* What the task requires *
Please output the listing that follows exactly, but keep all images out.
(Given data begins)
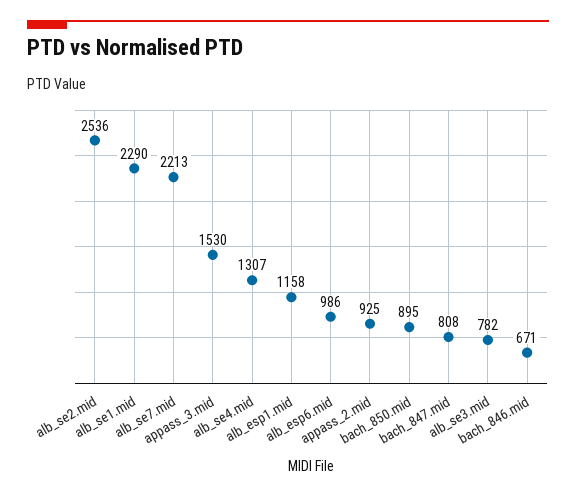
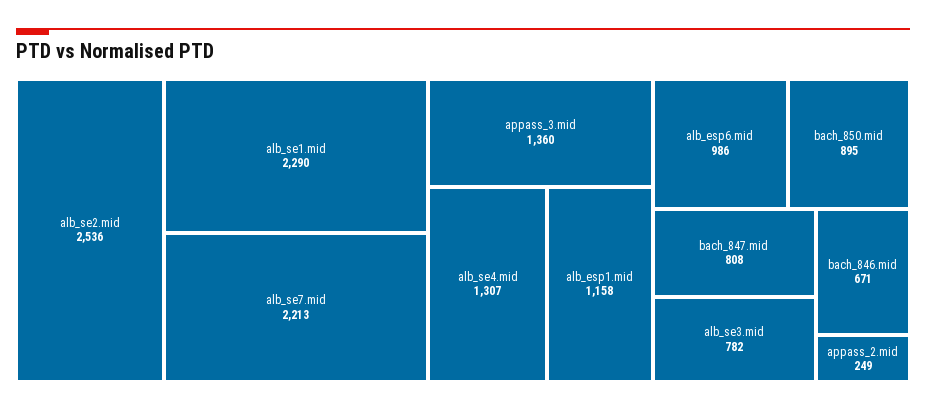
  {
    "alb_se2.mid": 2536,
    "alb_se1.mid": 2290,
    "alb_se7.mid": 2213,
-   "appass_3.mid": 1530,
+   "appass_3.mid": 1360,
    "alb_se4.mid": 1307,
    "alb_esp1.mid": 1158,
    "alb_esp6.mid": 986,
-   "appass_2.mid": 925,
+   "appass_2.mid": 249,
    "bach_850.mid": 895,
    "bach_847.mid": 808,
    "alb_se3.mid": 782,
    "bach_846.mid": 671
  }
(Given data ends)
* Completed task *
  {
    "alb_se2.mid": 2536,
    "alb_se1.mid": 2290,
    "alb_se7.mid": 2213,
-   "appass_3.mid": 1530,
+   "appass_3.mid": 1360,
    "alb_se4.mid": 1307,
    "alb_esp1.mid": 1158,
    "alb_esp6.mid": 986,
-   "appass_2.mid": 925,
+   "appass_2.mid": 249,
    "bach_850.mid": 895,
    "bach_847.mid": 808,
    "alb_se3.mid": 782,
    "bach_846.mid": 671
  }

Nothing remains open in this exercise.